The Warehouse At Eureka

WRENN ID
silent-screen-rye
Grade
II
Local Planning Authority
Calderdale
Country
England
Date first listed
24 March 2010
Type
Warehouse
Source
Historic England listing

Description

Railway warehouse, built c.1849 by the Lancashire and Yorkshire Railway Company.

The building is constructed of narrow sandstone bricks laid in courses with slate roofs, featuring ashlar dressings to windows and cast iron lintels to the cart doors. It is relatively long and narrow with curved long sides.

The main part is single storey with eight bays. On the east side are multi-paned round arched windows with ashlar dressings in each bay; the west side has five similar windows, some blocked, along with two cart entrances with double wooden boarded doors and decorative cast iron lintels. The north gable end has a similar door offset to the left, with a surviving rail track leading into the building. To the right of this is a three-light square-headed window with stone mullions, and above it a round window grille with ashlar dressings.

Attached to the south gable end is a two-storey section of five bays. On the east side of this section, the ground floor has similar round arched windows, while the first storey is blank. The west side has a single window and cart entrance matching those elsewhere. At the south-west corner of the building is a two-storey office extension with two 9-paned windows on each floor and a blocked door to the right. The roof features a pediment and a central chimney stack with three pots. The gable end has a blocked cart entrance to the right with stone infill and a round window above. The office extension has another window on each floor on this side.

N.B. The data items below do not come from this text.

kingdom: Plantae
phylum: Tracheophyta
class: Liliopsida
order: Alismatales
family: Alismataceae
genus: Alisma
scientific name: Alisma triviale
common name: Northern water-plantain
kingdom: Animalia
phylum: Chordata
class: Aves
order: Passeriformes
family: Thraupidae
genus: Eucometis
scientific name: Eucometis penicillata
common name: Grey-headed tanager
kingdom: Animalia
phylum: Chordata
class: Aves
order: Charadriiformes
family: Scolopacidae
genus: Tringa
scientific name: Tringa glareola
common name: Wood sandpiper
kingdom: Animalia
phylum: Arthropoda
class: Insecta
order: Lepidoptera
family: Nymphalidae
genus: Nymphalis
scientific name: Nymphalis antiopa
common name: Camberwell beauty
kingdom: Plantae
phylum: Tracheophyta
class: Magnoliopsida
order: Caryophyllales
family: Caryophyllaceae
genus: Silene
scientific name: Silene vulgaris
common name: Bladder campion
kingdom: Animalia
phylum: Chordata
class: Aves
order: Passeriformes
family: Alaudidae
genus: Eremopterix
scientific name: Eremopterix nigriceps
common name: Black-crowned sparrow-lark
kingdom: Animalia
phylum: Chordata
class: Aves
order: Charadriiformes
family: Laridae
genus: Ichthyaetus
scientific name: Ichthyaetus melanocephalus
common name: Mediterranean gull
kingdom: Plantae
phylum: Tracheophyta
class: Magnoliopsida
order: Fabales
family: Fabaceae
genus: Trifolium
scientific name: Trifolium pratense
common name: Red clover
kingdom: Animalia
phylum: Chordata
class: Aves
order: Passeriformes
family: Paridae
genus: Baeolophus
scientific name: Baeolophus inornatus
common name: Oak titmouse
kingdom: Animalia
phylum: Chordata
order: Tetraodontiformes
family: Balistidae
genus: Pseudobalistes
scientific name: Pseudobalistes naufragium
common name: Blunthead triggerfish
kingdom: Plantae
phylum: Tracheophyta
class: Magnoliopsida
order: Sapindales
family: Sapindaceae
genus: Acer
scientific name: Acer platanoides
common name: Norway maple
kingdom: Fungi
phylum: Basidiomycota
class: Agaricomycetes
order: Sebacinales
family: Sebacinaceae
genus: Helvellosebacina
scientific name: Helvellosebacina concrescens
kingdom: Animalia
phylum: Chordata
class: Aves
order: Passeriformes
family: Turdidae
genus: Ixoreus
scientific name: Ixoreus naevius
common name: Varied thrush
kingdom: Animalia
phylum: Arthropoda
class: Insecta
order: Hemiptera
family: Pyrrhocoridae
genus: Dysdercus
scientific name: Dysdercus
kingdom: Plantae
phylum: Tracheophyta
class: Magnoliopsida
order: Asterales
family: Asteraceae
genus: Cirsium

Internally, the ground floor of the main shed is a single open space. The single-storey element has timber queen post trusses. The railway track enters from the north along the east side of the building, flanked by an area for transferring freight between railway wagons and road vehicles accessing the building from the cart doors on the west side. The two-storey element has iron beams supported by cast iron columns on the ground floor, with further columns on the first floor. A small cellar is present. A raised unloading platform at the southern end is served by a series of traps or chutes from the first floor.

The first railway line to reach Halifax was a branch from the Calder Valley Line built by the West Riding Union Railway in 1844, terminating at Shaw Syke Station. The Lancashire and Yorkshire Railway extended the line northwards, and the Ordnance Survey map of Halifax from 1849 shows both the extended line and the warehouse among other buildings, now demolished. The warehouse appears shorter on the 1849 map and is consistent with the single-storey element as it then existed. The two-storey section to the south was added shortly afterwards. The office extension was in place by 1907. The building is currently unused.

The railway track running into the building from the north survives for several metres beyond the building as far as the current boundary fence.